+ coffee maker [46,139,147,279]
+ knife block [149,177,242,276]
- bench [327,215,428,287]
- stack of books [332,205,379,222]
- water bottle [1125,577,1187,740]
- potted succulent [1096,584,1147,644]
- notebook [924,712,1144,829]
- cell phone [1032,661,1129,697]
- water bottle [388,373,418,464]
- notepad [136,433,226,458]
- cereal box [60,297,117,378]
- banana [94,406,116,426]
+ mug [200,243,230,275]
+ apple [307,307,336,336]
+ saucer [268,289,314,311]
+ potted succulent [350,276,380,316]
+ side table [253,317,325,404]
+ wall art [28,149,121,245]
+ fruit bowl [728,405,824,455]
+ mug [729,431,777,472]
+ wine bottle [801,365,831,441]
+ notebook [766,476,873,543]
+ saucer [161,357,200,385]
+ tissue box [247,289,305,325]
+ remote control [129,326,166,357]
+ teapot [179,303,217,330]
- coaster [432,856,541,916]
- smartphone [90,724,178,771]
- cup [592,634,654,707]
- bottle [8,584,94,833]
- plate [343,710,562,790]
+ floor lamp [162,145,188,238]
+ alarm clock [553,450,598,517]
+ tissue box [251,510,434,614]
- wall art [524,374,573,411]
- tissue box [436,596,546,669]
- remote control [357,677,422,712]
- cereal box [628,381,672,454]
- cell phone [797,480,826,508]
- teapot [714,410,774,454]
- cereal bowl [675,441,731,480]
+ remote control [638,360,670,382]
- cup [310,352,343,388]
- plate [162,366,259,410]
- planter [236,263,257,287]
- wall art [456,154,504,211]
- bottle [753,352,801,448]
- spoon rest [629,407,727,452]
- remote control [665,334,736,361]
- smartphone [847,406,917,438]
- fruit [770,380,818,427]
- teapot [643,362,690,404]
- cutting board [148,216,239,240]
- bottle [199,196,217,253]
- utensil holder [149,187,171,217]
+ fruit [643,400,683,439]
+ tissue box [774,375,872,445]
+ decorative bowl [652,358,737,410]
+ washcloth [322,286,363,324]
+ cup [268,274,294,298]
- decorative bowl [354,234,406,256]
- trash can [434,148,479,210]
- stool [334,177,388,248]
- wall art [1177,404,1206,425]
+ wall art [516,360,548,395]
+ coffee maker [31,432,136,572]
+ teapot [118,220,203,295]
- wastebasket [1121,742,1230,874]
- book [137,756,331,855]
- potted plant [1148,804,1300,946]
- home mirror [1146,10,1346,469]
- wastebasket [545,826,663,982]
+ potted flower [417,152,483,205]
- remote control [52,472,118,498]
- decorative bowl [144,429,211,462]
▬▬▬▬▬▬▬▬▬▬
* TASK *
Leaving out all lines before the one containing "- spoon rest [629,407,727,452]", copy that line and the rest through the end of the listing above exactly.

* OUTPUT *
- spoon rest [629,407,727,452]
- remote control [665,334,736,361]
- smartphone [847,406,917,438]
- fruit [770,380,818,427]
- teapot [643,362,690,404]
- cutting board [148,216,239,240]
- bottle [199,196,217,253]
- utensil holder [149,187,171,217]
+ fruit [643,400,683,439]
+ tissue box [774,375,872,445]
+ decorative bowl [652,358,737,410]
+ washcloth [322,286,363,324]
+ cup [268,274,294,298]
- decorative bowl [354,234,406,256]
- trash can [434,148,479,210]
- stool [334,177,388,248]
- wall art [1177,404,1206,425]
+ wall art [516,360,548,395]
+ coffee maker [31,432,136,572]
+ teapot [118,220,203,295]
- wastebasket [1121,742,1230,874]
- book [137,756,331,855]
- potted plant [1148,804,1300,946]
- home mirror [1146,10,1346,469]
- wastebasket [545,826,663,982]
+ potted flower [417,152,483,205]
- remote control [52,472,118,498]
- decorative bowl [144,429,211,462]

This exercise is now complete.